What is the esterification reaction equation of benzyl alcohol and acetic acid?

2 Answers
Dec 11, 2015

#(Ph-CH_2-OH)+(CH_3-OOH)[H_2SO_4,"acid catalyst"]rightleftharpoons(H_2O)+(CH_3-COOPh)#

Explanation:

Ph stands for a phenyl group.
Here the carboxylic acid is first protonated by sulfuric acid, making the carbonyl carbon more electrophilic. The Oxygen of the alcohol then attacks this electrophilic carbon. The Hydrogen of the original alcohol oxygen will then be removed and be used to protonate the the hydroxy group of the original carboxylic acid, making a #H_2O# leaving group.
The Oxygen protonated in the first step is then deprotonated, and forms a double bond with the central carbon to give the final product.

Dec 12, 2015

Essentially what you have is an acid-catalyzed dehydration; the #"OH"# is lost from the acetic acid and one #"H"# is lost from the alcohol.
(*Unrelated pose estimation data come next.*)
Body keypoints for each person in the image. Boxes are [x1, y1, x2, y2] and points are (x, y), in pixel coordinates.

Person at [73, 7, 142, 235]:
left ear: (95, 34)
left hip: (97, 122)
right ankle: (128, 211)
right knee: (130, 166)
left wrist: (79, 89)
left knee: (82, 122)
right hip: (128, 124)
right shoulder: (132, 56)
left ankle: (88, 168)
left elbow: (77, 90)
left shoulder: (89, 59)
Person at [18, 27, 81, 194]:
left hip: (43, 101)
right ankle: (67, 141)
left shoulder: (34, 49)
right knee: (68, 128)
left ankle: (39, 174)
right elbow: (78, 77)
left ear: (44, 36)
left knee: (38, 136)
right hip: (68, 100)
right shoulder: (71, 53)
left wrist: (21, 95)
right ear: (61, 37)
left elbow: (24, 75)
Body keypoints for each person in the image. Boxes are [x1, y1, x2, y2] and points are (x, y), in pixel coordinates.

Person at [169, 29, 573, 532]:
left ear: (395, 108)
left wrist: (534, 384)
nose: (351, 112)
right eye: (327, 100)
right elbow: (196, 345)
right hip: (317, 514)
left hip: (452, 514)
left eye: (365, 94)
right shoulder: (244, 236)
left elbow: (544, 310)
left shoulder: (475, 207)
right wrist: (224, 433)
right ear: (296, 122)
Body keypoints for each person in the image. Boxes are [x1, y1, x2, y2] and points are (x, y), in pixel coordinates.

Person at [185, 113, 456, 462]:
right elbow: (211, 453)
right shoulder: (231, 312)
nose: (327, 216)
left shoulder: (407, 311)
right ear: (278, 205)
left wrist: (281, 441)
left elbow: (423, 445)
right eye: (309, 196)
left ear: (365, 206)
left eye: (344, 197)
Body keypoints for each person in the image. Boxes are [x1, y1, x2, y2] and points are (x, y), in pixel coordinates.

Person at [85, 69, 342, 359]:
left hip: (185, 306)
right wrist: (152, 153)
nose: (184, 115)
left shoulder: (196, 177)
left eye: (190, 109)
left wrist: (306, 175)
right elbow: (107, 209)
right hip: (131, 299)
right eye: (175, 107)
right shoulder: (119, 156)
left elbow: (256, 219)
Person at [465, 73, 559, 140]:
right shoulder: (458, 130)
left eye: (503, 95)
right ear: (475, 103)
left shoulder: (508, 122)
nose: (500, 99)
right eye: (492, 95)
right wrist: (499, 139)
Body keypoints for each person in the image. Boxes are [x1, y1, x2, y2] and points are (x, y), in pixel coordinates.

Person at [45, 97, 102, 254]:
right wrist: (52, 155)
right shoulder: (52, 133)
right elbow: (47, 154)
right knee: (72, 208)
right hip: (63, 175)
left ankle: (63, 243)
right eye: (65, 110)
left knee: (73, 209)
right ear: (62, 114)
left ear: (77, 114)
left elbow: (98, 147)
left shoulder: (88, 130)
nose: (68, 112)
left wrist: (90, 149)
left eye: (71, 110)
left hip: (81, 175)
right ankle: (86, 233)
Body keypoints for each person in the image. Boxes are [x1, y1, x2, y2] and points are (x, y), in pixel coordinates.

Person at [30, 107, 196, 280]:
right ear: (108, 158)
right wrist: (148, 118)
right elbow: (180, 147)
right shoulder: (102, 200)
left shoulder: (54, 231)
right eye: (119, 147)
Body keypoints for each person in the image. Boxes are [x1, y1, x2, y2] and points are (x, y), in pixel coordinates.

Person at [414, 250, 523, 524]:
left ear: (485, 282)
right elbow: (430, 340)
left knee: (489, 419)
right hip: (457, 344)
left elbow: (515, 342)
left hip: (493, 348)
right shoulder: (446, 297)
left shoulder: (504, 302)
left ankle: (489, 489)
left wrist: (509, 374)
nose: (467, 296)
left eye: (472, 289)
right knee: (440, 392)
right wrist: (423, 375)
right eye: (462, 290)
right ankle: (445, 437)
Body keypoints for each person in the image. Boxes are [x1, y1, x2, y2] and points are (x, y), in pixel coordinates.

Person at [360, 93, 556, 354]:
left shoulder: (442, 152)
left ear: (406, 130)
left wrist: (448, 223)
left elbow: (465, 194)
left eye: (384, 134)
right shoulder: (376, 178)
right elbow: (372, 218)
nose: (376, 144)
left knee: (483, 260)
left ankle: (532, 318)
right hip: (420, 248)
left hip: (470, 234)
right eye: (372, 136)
The mechanism goes as follows (the unsaid step being to protonate the carbonyl, of course, because of the high #pi# electron density):

What happens is the alcohol can act as the nucleophile in this favorable circumstance (electrophilic carbonyl, hot temperatures).

Once it binds, there is a proton transfer (you will be doing this often in organic chemistry II, so know this) to either of the hydroxyl groups, and ultimately a tetrahedral collapse where the protonated hydroxyl leaves as water. See? Dehydration.

Finally, the acid catalyst is regenerated and you have your product: benzyl acetate.